El Chancho Lorenzo y su valor patrimonial

Testigo privilegiado de los planchazos a la altura de la medallita del Camión López, de las milagrosas tapadas de Oscar Gualdoni, de más de un desafortunado autogol de Sotovic¹, y de las celebraciones en el barro del paraguayo Domingo Arévalos, el Chancho Lorenzo puede que no vuelva a gozar de las lluviosas jornadas futboleras de Puerto Montt.

Situado a un costado del pórtico norte del estadio Chinquihue, la gorda y rosada figura de la legendaria mascota de las cecinas Llanquihue vive su propio camino al matadero en el proceso de remodelación que está experimentando el coliseo de Avenida Pacheco Altamirano, un proyecto que pretende transformar el viejo estadio de tablones en un moderno recinto dotado de todas las comodidades necesarias para que el aficionado goce en propiedad de un partido jugado en un clima que es particularmente hostil hacia la práctica del más hermoso de los deportes. En un contexto así, donde lo único que queda del antiguo recinto es la maravillosa vista al canal de Tenglo, la rechoncha imagen de Lorenzo parece no tener cabida, como que su tosca piel de algo parecido a papel maché no hace mucho juego con el sofisticado revestimiento desarrollado por Hunter Douglas que cubrirá las tribunas, el cual al ser perforado permite el paso del aire a través suyo, ofreciendo la posibilidad de ser retroiluminado de noche.

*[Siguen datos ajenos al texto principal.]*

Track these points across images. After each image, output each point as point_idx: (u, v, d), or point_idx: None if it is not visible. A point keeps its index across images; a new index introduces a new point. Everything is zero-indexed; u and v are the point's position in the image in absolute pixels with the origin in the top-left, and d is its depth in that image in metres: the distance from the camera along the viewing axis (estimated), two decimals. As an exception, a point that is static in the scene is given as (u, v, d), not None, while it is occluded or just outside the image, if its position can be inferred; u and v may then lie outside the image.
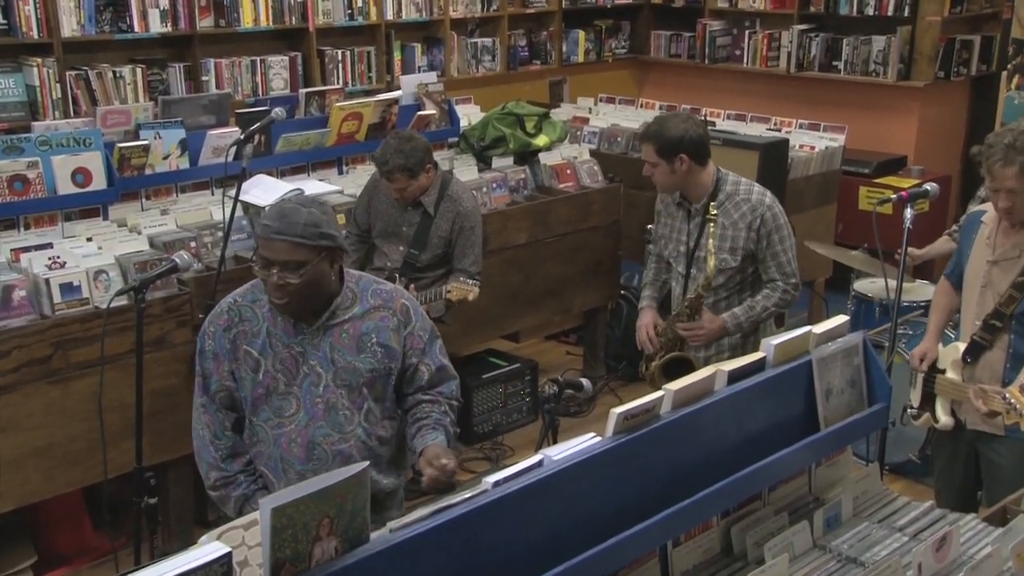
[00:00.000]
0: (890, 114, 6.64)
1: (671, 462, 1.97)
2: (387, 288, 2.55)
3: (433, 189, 4.05)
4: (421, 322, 2.54)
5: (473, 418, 4.77)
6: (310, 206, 2.40)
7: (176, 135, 4.22)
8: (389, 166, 3.88)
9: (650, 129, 3.40)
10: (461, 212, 4.04)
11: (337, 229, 2.43)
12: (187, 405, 3.71)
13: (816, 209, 5.61)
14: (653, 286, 3.74)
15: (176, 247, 3.82)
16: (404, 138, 3.93)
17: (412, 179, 3.92)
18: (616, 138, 5.95)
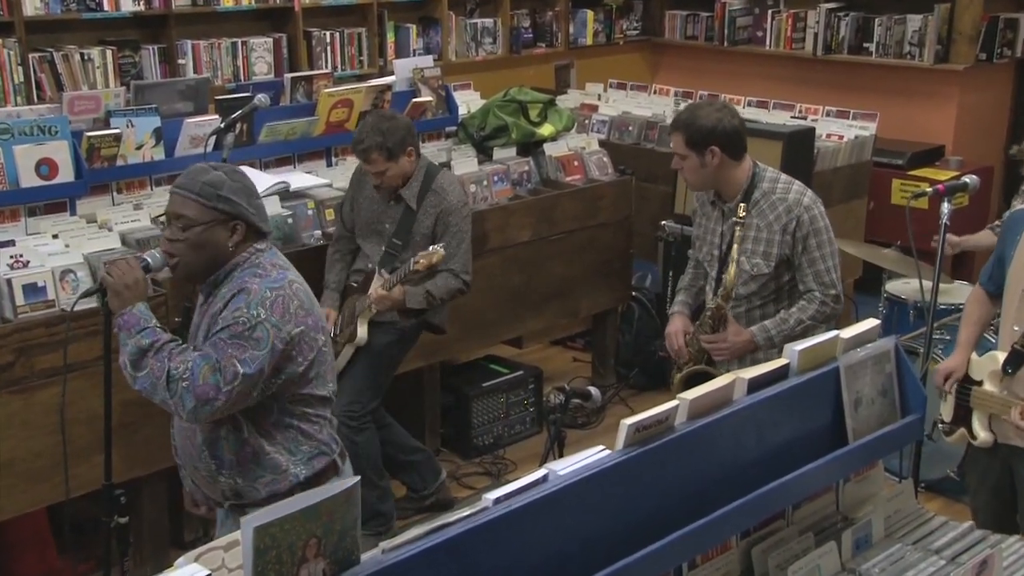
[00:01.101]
0: (926, 100, 6.65)
1: (686, 478, 1.98)
2: (256, 278, 2.59)
3: (415, 180, 4.02)
4: (234, 313, 2.54)
5: (472, 430, 4.77)
6: (223, 171, 2.63)
7: (150, 123, 4.23)
8: (365, 144, 3.86)
9: (680, 117, 3.38)
10: (446, 207, 4.00)
11: (249, 202, 2.61)
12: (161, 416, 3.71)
13: (845, 204, 5.61)
14: (688, 291, 3.69)
15: (150, 245, 3.83)
16: (384, 116, 3.92)
17: (391, 160, 3.89)
18: (627, 127, 5.95)
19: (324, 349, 2.69)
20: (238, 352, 2.53)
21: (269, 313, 2.54)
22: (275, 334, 2.54)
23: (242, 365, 2.52)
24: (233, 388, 2.53)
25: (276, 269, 2.63)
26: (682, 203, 5.28)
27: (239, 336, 2.53)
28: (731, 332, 3.40)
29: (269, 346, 2.54)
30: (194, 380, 2.53)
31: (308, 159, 4.80)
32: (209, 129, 4.12)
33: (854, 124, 5.79)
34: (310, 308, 2.64)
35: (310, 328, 2.61)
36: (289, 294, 2.59)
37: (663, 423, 1.94)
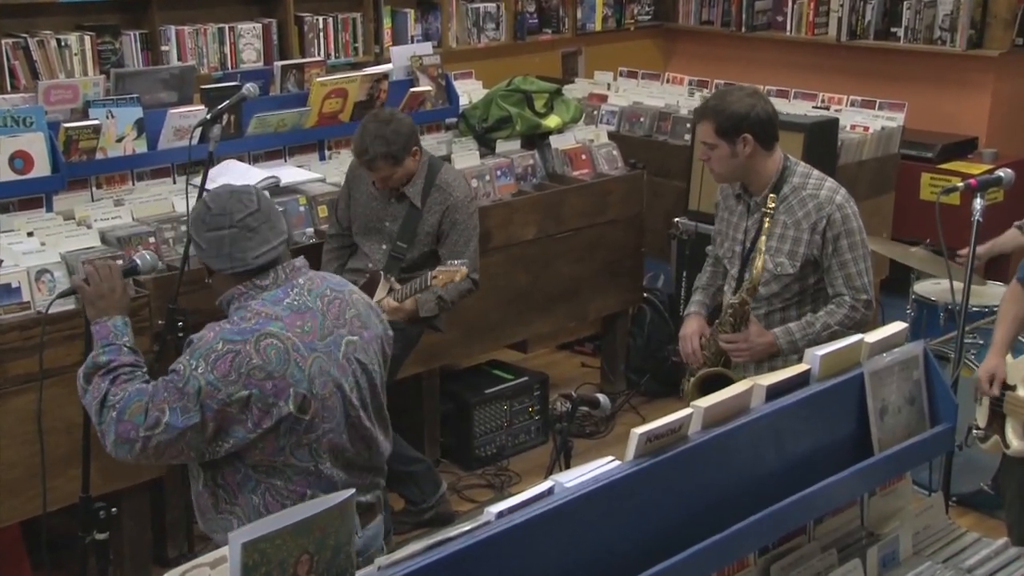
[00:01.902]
0: (958, 89, 6.64)
1: (701, 490, 1.98)
2: (225, 323, 2.52)
3: (419, 177, 4.04)
4: (180, 359, 2.50)
5: (474, 440, 4.78)
6: (198, 202, 2.66)
7: (131, 114, 4.24)
8: (370, 154, 3.89)
9: (709, 104, 3.37)
10: (452, 204, 4.03)
11: (198, 234, 2.57)
12: (144, 425, 3.72)
13: (871, 199, 5.61)
14: (706, 291, 3.69)
15: (132, 243, 3.84)
16: (383, 120, 3.93)
17: (396, 166, 3.93)
18: (639, 118, 5.96)
19: (303, 417, 2.49)
20: (173, 399, 2.43)
21: (208, 369, 2.42)
22: (208, 392, 2.41)
23: (170, 414, 2.42)
24: (153, 435, 2.43)
25: (258, 317, 2.49)
26: (696, 199, 5.28)
27: (174, 384, 2.44)
28: (753, 332, 3.39)
29: (198, 403, 2.42)
30: (121, 414, 2.46)
31: (299, 152, 4.81)
32: (194, 120, 4.13)
33: (880, 114, 5.78)
34: (276, 371, 2.44)
35: (267, 394, 2.43)
36: (247, 352, 2.43)
37: (676, 432, 1.94)
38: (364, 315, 2.69)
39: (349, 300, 2.67)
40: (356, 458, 2.65)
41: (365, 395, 2.65)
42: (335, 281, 2.72)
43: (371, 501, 2.72)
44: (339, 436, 2.58)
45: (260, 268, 2.55)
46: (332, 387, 2.54)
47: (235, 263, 2.54)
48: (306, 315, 2.55)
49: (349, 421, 2.60)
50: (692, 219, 5.29)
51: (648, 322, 5.46)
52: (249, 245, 2.54)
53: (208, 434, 2.46)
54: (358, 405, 2.62)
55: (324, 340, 2.55)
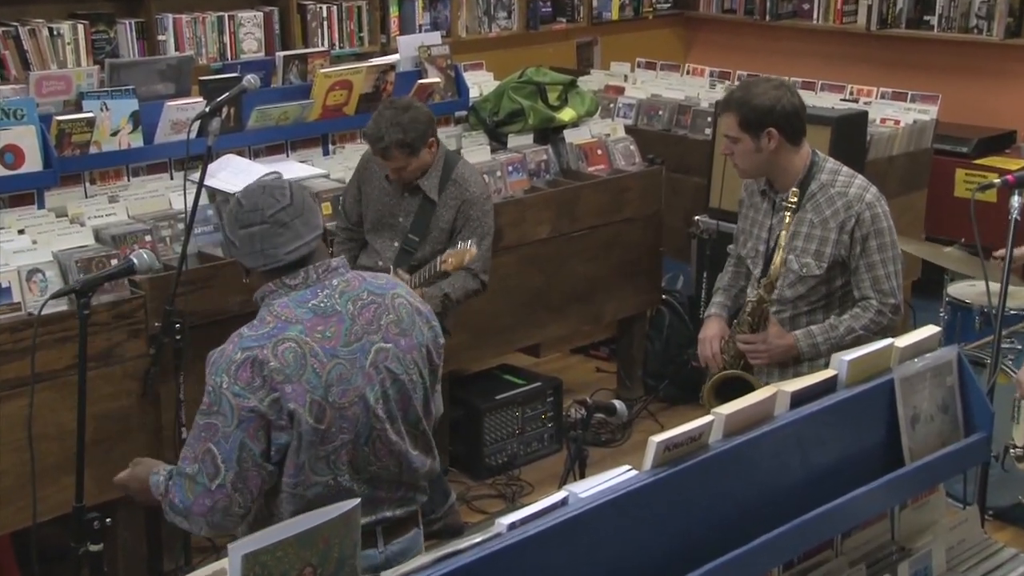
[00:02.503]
0: (995, 80, 6.62)
1: (722, 501, 1.98)
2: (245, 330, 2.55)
3: (435, 170, 4.06)
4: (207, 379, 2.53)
5: (484, 448, 4.78)
6: (232, 200, 2.64)
7: (127, 107, 4.25)
8: (385, 142, 3.89)
9: (734, 95, 3.37)
10: (468, 199, 4.05)
11: (232, 232, 2.59)
12: (140, 431, 3.73)
13: (902, 197, 5.59)
14: (727, 292, 3.68)
15: (127, 241, 3.86)
16: (401, 107, 3.94)
17: (412, 156, 3.94)
18: (657, 111, 5.95)
19: (318, 427, 2.49)
20: (210, 435, 2.47)
21: (232, 381, 2.45)
22: (240, 404, 2.45)
23: (219, 447, 2.46)
24: (223, 479, 2.47)
25: (277, 320, 2.51)
26: (717, 196, 5.27)
27: (207, 413, 2.49)
28: (772, 333, 3.38)
29: (236, 419, 2.45)
30: (188, 503, 2.50)
31: (302, 147, 4.81)
32: (192, 113, 4.14)
33: (912, 107, 5.77)
34: (294, 375, 2.46)
35: (289, 398, 2.45)
36: (265, 355, 2.45)
37: (696, 441, 1.94)
38: (406, 322, 2.65)
39: (389, 305, 2.63)
40: (383, 472, 2.64)
41: (393, 407, 2.61)
42: (379, 284, 2.68)
43: (401, 516, 2.71)
44: (360, 449, 2.56)
45: (292, 265, 2.56)
46: (353, 396, 2.53)
47: (267, 259, 2.55)
48: (331, 319, 2.54)
49: (373, 434, 2.58)
50: (713, 217, 5.28)
51: (667, 325, 5.46)
52: (280, 241, 2.54)
53: (262, 444, 2.48)
54: (384, 417, 2.59)
55: (349, 346, 2.54)
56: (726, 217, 4.98)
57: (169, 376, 3.72)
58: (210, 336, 3.79)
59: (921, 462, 2.23)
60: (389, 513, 2.66)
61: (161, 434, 3.77)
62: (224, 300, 3.84)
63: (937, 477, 2.31)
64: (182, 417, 3.66)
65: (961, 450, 2.30)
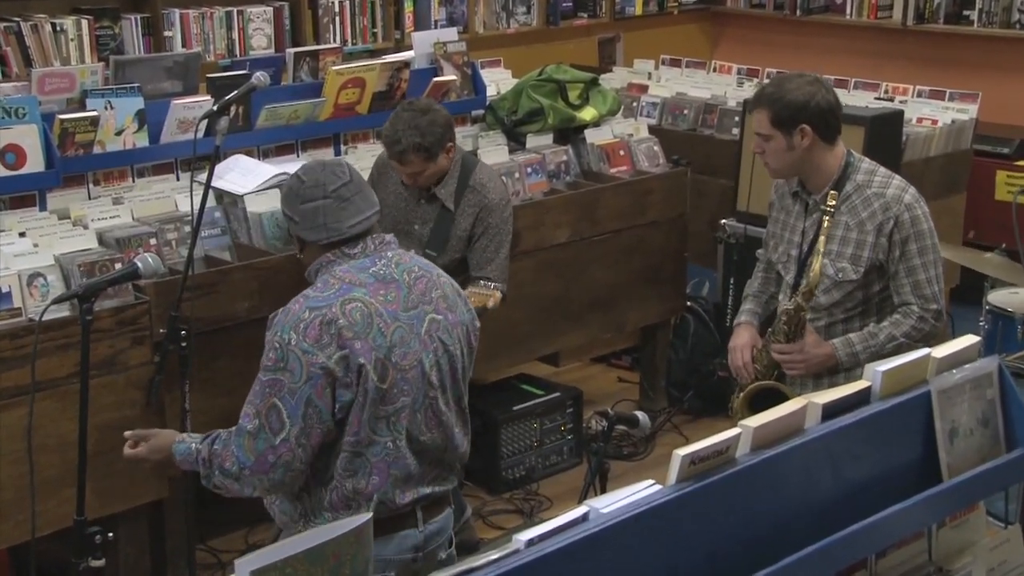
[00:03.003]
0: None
1: (750, 518, 1.97)
2: (310, 291, 2.74)
3: (451, 176, 4.06)
4: (271, 338, 2.70)
5: (501, 461, 4.78)
6: (292, 177, 2.89)
7: (132, 105, 4.27)
8: (402, 145, 3.89)
9: (766, 91, 3.36)
10: (487, 205, 4.05)
11: (292, 208, 2.80)
12: (143, 442, 3.72)
13: (940, 200, 5.57)
14: (757, 299, 3.68)
15: (132, 244, 3.87)
16: (419, 109, 3.95)
17: (429, 161, 3.94)
18: (682, 111, 5.95)
19: (382, 387, 2.68)
20: (276, 391, 2.64)
21: (301, 338, 2.63)
22: (308, 361, 2.62)
23: (284, 403, 2.63)
24: (288, 434, 2.64)
25: (341, 283, 2.71)
26: (745, 199, 5.26)
27: (273, 370, 2.65)
28: (809, 342, 3.37)
29: (304, 375, 2.63)
30: (247, 462, 2.67)
31: (313, 147, 4.82)
32: (200, 112, 4.16)
33: (951, 106, 5.75)
34: (362, 333, 2.66)
35: (358, 353, 2.64)
36: (334, 313, 2.65)
37: (722, 454, 1.93)
38: (451, 298, 2.89)
39: (436, 281, 2.87)
40: (430, 445, 2.80)
41: (445, 377, 2.82)
42: (423, 261, 2.94)
43: (437, 494, 2.86)
44: (415, 415, 2.75)
45: (353, 237, 2.77)
46: (413, 360, 2.73)
47: (331, 233, 2.75)
48: (391, 285, 2.76)
49: (426, 401, 2.77)
50: (740, 221, 5.27)
51: (692, 333, 5.45)
52: (344, 215, 2.76)
53: (327, 401, 2.64)
54: (437, 385, 2.79)
55: (407, 312, 2.75)
56: (754, 221, 4.98)
57: (174, 385, 3.73)
58: (217, 343, 3.83)
59: (960, 478, 2.22)
60: (428, 490, 2.82)
61: (165, 445, 3.78)
62: (231, 306, 3.85)
63: (977, 494, 2.30)
64: (188, 427, 3.67)
65: (1002, 466, 2.29)
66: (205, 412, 3.77)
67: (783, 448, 2.01)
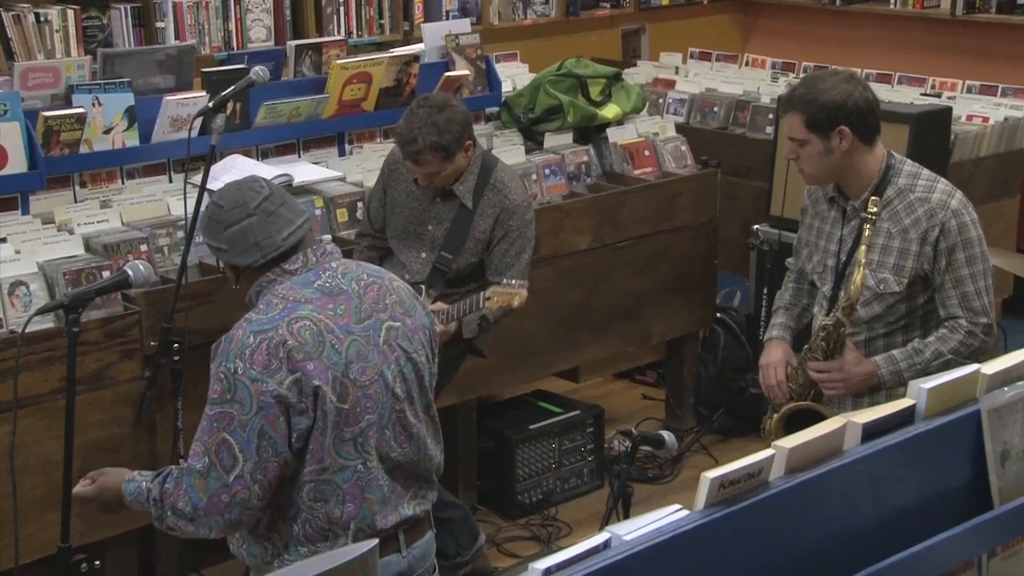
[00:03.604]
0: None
1: (784, 547, 1.97)
2: (253, 315, 2.70)
3: (470, 174, 4.05)
4: (216, 368, 2.66)
5: (516, 484, 4.78)
6: (207, 205, 2.87)
7: (121, 101, 4.29)
8: (418, 145, 3.88)
9: (797, 92, 3.35)
10: (508, 207, 4.04)
11: (216, 238, 2.76)
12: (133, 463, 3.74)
13: (991, 203, 5.56)
14: (789, 312, 3.66)
15: (121, 251, 3.88)
16: (435, 106, 3.93)
17: (447, 161, 3.93)
18: (712, 108, 5.95)
19: (342, 407, 2.64)
20: (225, 425, 2.60)
21: (248, 365, 2.59)
22: (258, 389, 2.58)
23: (235, 436, 2.59)
24: (242, 470, 2.60)
25: (285, 301, 2.67)
26: (780, 202, 5.26)
27: (220, 403, 2.61)
28: (849, 360, 3.36)
29: (255, 406, 2.59)
30: (201, 503, 2.62)
31: (316, 146, 4.84)
32: (194, 109, 4.17)
33: (1003, 102, 5.73)
34: (314, 352, 2.62)
35: (311, 375, 2.60)
36: (281, 336, 2.60)
37: (754, 477, 1.93)
38: (407, 303, 2.85)
39: (389, 286, 2.83)
40: (403, 461, 2.78)
41: (411, 387, 2.79)
42: (371, 268, 2.91)
43: (418, 515, 2.84)
44: (383, 432, 2.72)
45: (289, 251, 2.73)
46: (373, 374, 2.70)
47: (265, 251, 2.71)
48: (339, 297, 2.72)
49: (393, 416, 2.74)
50: (774, 226, 5.27)
51: (722, 347, 5.44)
52: (273, 229, 2.72)
53: (282, 431, 2.61)
54: (403, 397, 2.77)
55: (361, 324, 2.72)
56: (789, 226, 4.96)
57: (166, 402, 3.74)
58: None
59: (1012, 504, 2.21)
60: (408, 511, 2.80)
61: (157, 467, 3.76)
62: (228, 317, 3.82)
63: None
64: (180, 447, 3.68)
65: (1057, 491, 2.28)
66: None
67: (820, 471, 2.00)
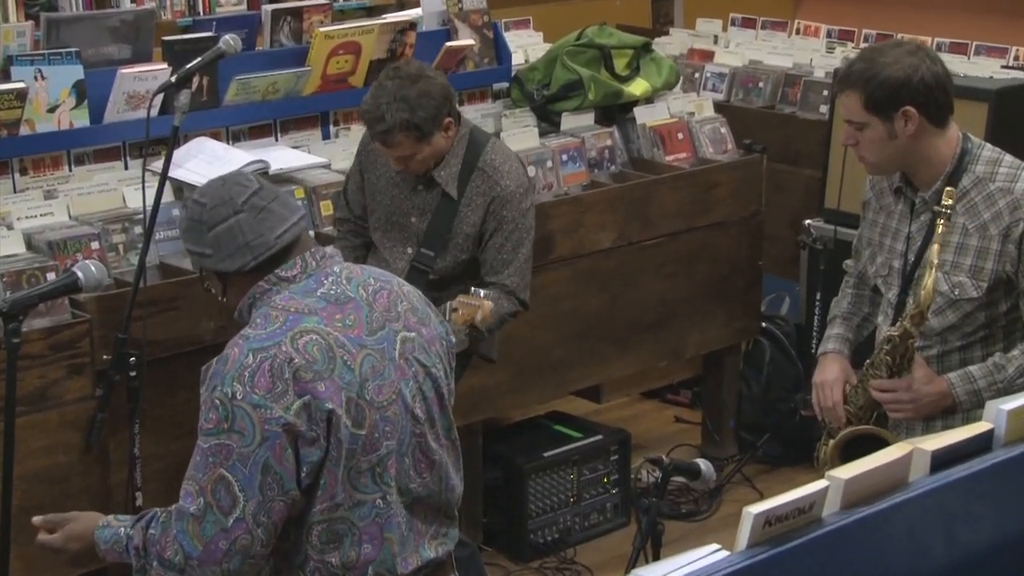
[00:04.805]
0: None
1: (840, 594, 1.97)
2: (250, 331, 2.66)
3: (454, 157, 4.03)
4: (210, 394, 2.62)
5: (528, 520, 4.78)
6: (187, 205, 2.84)
7: (69, 75, 4.29)
8: (387, 123, 3.85)
9: (855, 68, 3.33)
10: (499, 195, 4.01)
11: (198, 241, 2.73)
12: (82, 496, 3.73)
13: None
14: (847, 322, 3.66)
15: (69, 249, 3.88)
16: (407, 77, 3.90)
17: (422, 142, 3.90)
18: (756, 83, 5.94)
19: (358, 433, 2.62)
20: (222, 459, 2.57)
21: (248, 389, 2.56)
22: (263, 416, 2.56)
23: (234, 472, 2.56)
24: (243, 511, 2.57)
25: (286, 313, 2.64)
26: (836, 193, 5.25)
27: (215, 433, 2.58)
28: (918, 377, 3.34)
29: (258, 436, 2.55)
30: (195, 552, 2.59)
31: (295, 128, 4.84)
32: (154, 84, 4.17)
33: (1097, 77, 5.72)
34: (324, 371, 2.60)
35: (323, 398, 2.58)
36: (285, 353, 2.58)
37: (805, 513, 1.93)
38: (421, 310, 2.85)
39: (399, 292, 2.83)
40: (422, 493, 2.76)
41: (431, 407, 2.79)
42: (378, 271, 2.90)
43: (441, 557, 2.83)
44: (402, 461, 2.71)
45: (283, 252, 2.70)
46: (390, 393, 2.69)
47: (257, 251, 2.68)
48: (347, 306, 2.70)
49: (413, 440, 2.74)
50: (829, 221, 5.26)
51: (768, 362, 5.44)
52: (266, 226, 2.69)
53: (290, 465, 2.58)
54: (423, 419, 2.76)
55: (374, 335, 2.70)
56: (847, 221, 4.96)
57: (121, 425, 3.74)
58: (174, 373, 3.84)
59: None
60: (431, 553, 2.79)
61: (110, 500, 3.79)
62: (194, 326, 3.86)
63: None
64: (137, 479, 3.68)
65: None
66: (159, 459, 3.78)
67: (882, 506, 2.00)
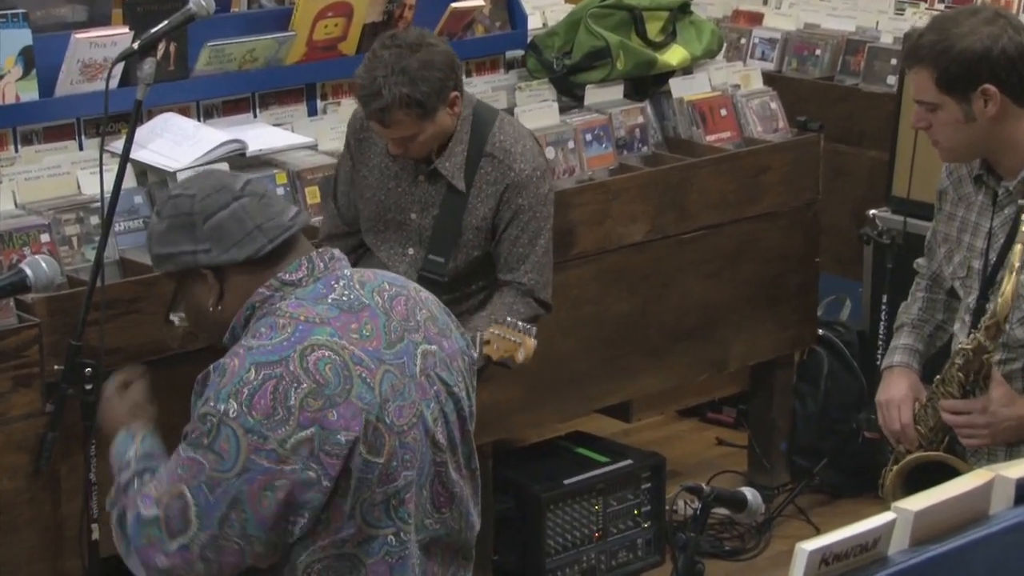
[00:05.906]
0: None
1: (909, 645, 1.96)
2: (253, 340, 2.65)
3: (458, 141, 4.03)
4: (201, 407, 2.63)
5: (546, 558, 4.79)
6: (163, 201, 2.86)
7: (14, 40, 4.30)
8: (384, 100, 3.85)
9: (924, 40, 3.35)
10: (513, 181, 4.02)
11: (192, 236, 2.72)
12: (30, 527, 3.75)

¿Es justa la desaparición del porcino en aras de la modernidad? ¿Acaso no puede convivir su rosada figura de desfile pobre con la renovada imagen del Chinquihue? Si estuviéramos hablando del Real Madrid, del Manchester United o del Bayern Munchen probablemente la respuesta sería un no rotundo, pero el caso en comento es el de la casa de Deportes Puerto Montt, un equipo más que habituado a vivir las miserias del fútbol de los potreros, barriales donde la figura de un cerdo resulta más que apropiada.

La hinchada de una institución tan linajuda como los Boston Red Sox se ha opuesto tenazmente a la construcción de un nuevo estadio que reemplace al viejo y pequeño Fenway Park, a pesar de que esta decisión se traduce en que las entradas allí sean las más caras de la liga de béisbol norteamericano. En este caso la decisión no responde a los dictados de la razón pura, sino al inexplicable amor que se siente por los símbolos de la pasión deportiva. Lo mismo sucede con el Chancho Lorenzo, una imagen cuyo valor va mucho más allá de su discutible dimensión estética, y que nos recuerda que finalmente las cosas adquieren su carácter patrimonial no tanto por su mérito artístico o constructivo, sino por la valoración que de ellas hace la comunidad. Importa poco que el cerdo en cuestión no sea muy agraciado, o que su figura no responda a los cánones tradicionales de la alta cultura, que lo que vale es que durante dos décadas se ha transformado en el símbolo de un equipo y una ciudad, algo que pocos monumentos pueden decir por esos lados (lo mismo cuenta para otro ícono del deporte chileno, el pilucho del Nacional, escultura cuyo peso en la memoria colectiva de los aficionados es mucho mayor a su valor artístico).   

Crecí viendo un fútbol jugado en canchas con tierra en las áreas, marcadores de palo, redes con hoyos y perros cruzando el campo de juego. Es cierto, era un espectáculo quizás tercermundista, pero me gustaba mucho más que el ultra comercializado negocio deportivo de hoy. El Chancho Lorenzo probablemente sea uno de los últimos vestigios de ese fútbol chileno del ayer, el del cañoncito de Naval (¿existirá todavía?), los arqueros con bigote, y los gritos amplificados por el megáfono de la de la señora Zunilda en Iquique. Preservar a Lorenzo es antes que nada un homenaje a un fútbol que ya no volverá, un fútbol que no estaba secuestrado por las barras bravas ni los hombres del maletín, un fútbol que con toda propiedad ostentaba el título de ser la más importante de las cosas poco importantes de esta vida.


¹Mauricio Soto es un recordado lateral izquierdo que debe el apodo de Sotovic al terrible partido que protagonizó en la jornada inaugural del Mundial Juvenil del ´87, donde embocó un gol en propia puerta y dejó otro servido a los temibles yugoslavos de aquel entonces (Suker, Prosinecki, Boban, entre otros), a la postre ganadores del certamen.